*** DATA FOR ANALYSIS ***
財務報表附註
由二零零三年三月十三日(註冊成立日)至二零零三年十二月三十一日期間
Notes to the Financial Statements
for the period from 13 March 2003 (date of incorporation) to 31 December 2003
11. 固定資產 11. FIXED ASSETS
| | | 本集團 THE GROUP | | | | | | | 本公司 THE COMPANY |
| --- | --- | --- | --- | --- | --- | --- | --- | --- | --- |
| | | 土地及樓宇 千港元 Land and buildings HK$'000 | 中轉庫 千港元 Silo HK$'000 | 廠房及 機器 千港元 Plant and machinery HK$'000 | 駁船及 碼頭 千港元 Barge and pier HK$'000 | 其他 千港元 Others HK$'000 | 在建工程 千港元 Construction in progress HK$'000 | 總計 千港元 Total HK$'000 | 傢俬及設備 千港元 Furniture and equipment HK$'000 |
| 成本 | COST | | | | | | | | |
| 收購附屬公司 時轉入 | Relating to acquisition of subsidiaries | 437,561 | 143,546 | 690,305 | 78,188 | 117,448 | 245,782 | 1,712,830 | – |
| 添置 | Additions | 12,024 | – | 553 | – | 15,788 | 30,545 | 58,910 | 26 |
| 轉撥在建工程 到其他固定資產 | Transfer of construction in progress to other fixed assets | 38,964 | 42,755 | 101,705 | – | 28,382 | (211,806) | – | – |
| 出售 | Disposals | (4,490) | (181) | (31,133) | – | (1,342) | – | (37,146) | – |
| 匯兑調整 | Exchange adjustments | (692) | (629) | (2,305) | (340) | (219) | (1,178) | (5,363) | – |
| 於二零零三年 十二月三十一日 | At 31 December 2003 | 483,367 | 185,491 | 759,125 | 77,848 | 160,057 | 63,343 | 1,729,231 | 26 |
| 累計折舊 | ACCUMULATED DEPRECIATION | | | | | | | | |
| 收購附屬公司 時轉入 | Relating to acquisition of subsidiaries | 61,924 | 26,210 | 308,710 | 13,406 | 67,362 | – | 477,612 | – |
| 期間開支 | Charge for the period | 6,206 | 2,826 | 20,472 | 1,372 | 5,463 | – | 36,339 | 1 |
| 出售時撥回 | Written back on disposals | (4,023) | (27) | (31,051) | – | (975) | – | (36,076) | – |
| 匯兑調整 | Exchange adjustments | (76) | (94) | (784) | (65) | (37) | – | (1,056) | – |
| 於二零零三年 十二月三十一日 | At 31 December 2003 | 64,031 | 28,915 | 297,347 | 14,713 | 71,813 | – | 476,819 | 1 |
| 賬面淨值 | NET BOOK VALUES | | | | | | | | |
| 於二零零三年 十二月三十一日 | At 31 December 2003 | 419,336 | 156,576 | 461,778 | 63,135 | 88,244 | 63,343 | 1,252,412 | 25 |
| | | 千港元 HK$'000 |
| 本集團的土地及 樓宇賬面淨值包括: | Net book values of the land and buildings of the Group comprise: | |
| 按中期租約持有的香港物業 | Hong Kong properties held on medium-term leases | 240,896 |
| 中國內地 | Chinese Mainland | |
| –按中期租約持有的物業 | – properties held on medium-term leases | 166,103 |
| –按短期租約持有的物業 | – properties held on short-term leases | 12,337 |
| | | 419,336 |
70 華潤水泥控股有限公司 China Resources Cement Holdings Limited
***
*YOUR INSTRUCTIONS:*
The records above are to be transcribed exactly and completely.

*FINISHED TASK:*
財務報表附註
由二零零三年三月十三日(註冊成立日)至二零零三年十二月三十一日期間
Notes to the Financial Statements
for the period from 13 March 2003 (date of incorporation) to 31 December 2003
11. 固定資產 11. FIXED ASSETS
| | | 本集團 THE GROUP | | | | | | | 本公司 THE COMPANY |
| --- | --- | --- | --- | --- | --- | --- | --- | --- | --- |
| | | 土地及樓宇 千港元 Land and buildings HK$'000 | 中轉庫 千港元 Silo HK$'000 | 廠房及 機器 千港元 Plant and machinery HK$'000 | 駁船及 碼頭 千港元 Barge and pier HK$'000 | 其他 千港元 Others HK$'000 | 在建工程 千港元 Construction in progress HK$'000 | 總計 千港元 Total HK$'000 | 傢俬及設備 千港元 Furniture and equipment HK$'000 |
| 成本 | COST | | | | | | | | |
| 收購附屬公司 時轉入 | Relating to acquisition of subsidiaries | 437,561 | 143,546 | 690,305 | 78,188 | 117,448 | 245,782 | 1,712,830 | – |
| 添置 | Additions | 12,024 | – | 553 | – | 15,788 | 30,545 | 58,910 | 26 |
| 轉撥在建工程 到其他固定資產 | Transfer of construction in progress to other fixed assets | 38,964 | 42,755 | 101,705 | – | 28,382 | (211,806) | – | – |
| 出售 | Disposals | (4,490) | (181) | (31,133) | – | (1,342) | – | (37,146) | – |
| 匯兑調整 | Exchange adjustments | (692) | (629) | (2,305) | (340) | (219) | (1,178) | (5,363) | – |
| 於二零零三年 十二月三十一日 | At 31 December 2003 | 483,367 | 185,491 | 759,125 | 77,848 | 160,057 | 63,343 | 1,729,231 | 26 |
| 累計折舊 | ACCUMULATED DEPRECIATION | | | | | | | | |
| 收購附屬公司 時轉入 | Relating to acquisition of subsidiaries | 61,924 | 26,210 | 308,710 | 13,406 | 67,362 | – | 477,612 | – |
| 期間開支 | Charge for the period | 6,206 | 2,826 | 20,472 | 1,372 | 5,463 | – | 36,339 | 1 |
| 出售時撥回 | Written back on disposals | (4,023) | (27) | (31,051) | – | (975) | – | (36,076) | – |
| 匯兑調整 | Exchange adjustments | (76) | (94) | (784) | (65) | (37) | – | (1,056) | – |
| 於二零零三年 十二月三十一日 | At 31 December 2003 | 64,031 | 28,915 | 297,347 | 14,713 | 71,813 | – | 476,819 | 1 |
| 賬面淨值 | NET BOOK VALUES | | | | | | | | |
| 於二零零三年 十二月三十一日 | At 31 December 2003 | 419,336 | 156,576 | 461,778 | 63,135 | 88,244 | 63,343 | 1,252,412 | 25 |
| | | 千港元 HK$'000 |
| 本集團的土地及 樓宇賬面淨值包括: | Net book values of the land and buildings of the Group comprise: | |
| 按中期租約持有的香港物業 | Hong Kong properties held on medium-term leases | 240,896 |
| 中國內地 | Chinese Mainland | |
| –按中期租約持有的物業 | – properties held on medium-term leases | 166,103 |
| –按短期租約持有的物業 | – properties held on short-term leases | 12,337 |
| | | 419,336 |
70 華潤水泥控股有限公司 China Resources Cement Holdings Limited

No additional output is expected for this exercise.